'''
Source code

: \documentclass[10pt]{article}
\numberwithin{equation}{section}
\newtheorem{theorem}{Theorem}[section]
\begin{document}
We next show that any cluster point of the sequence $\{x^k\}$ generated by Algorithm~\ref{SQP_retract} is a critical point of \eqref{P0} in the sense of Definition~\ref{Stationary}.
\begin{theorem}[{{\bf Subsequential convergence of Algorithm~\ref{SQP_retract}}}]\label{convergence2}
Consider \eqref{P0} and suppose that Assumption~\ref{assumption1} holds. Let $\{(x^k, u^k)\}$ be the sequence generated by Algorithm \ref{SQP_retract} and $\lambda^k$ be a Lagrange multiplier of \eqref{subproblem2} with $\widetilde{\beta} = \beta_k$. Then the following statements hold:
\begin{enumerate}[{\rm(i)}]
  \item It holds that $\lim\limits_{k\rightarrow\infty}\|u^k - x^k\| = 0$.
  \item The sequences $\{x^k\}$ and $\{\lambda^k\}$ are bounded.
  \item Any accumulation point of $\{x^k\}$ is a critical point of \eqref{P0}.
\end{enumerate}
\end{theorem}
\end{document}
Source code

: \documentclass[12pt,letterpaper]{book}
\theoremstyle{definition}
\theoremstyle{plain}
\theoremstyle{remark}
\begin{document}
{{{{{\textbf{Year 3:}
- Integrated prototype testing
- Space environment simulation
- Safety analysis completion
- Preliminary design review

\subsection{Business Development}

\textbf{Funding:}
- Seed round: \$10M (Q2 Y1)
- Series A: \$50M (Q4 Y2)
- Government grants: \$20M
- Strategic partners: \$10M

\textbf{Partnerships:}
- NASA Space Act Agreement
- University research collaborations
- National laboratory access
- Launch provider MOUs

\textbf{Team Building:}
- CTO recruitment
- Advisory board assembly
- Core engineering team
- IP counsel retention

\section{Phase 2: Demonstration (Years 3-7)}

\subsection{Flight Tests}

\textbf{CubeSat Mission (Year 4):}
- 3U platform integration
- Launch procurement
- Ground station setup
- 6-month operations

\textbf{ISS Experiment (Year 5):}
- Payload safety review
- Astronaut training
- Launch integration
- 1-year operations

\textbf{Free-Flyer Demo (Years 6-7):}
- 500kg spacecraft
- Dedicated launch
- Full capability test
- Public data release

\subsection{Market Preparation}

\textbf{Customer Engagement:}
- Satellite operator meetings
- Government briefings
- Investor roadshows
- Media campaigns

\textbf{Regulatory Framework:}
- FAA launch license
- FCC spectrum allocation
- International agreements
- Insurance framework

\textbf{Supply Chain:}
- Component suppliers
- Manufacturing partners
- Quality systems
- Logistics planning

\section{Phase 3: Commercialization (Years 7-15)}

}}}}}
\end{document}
'''
* [WHAT YOU NEED TO DO]: Above are the entries; repeat their lines exactly, from the first through the one that contains "It holds that".

* [COMPLETED TASK]:
Source code

: \documentclass[10pt]{article}
\numberwithin{equation}{section}
\newtheorem{theorem}{Theorem}[section]
\begin{document}
We next show that any cluster point of the sequence $\{x^k\}$ generated by Algorithm~\ref{SQP_retract} is a critical point of \eqref{P0} in the sense of Definition~\ref{Stationary}.
\begin{theorem}[{{\bf Subsequential convergence of Algorithm~\ref{SQP_retract}}}]\label{convergence2}
Consider \eqref{P0} and suppose that Assumption~\ref{assumption1} holds. Let $\{(x^k, u^k)\}$ be the sequence generated by Algorithm \ref{SQP_retract} and $\lambda^k$ be a Lagrange multiplier of \eqref{subproblem2} with $\widetilde{\beta} = \beta_k$. Then the following statements hold:
\begin{enumerate}[{\rm(i)}]
  \item It holds that $\lim\limits_{k\rightarrow\infty}\|u^k - x^k\| = 0$.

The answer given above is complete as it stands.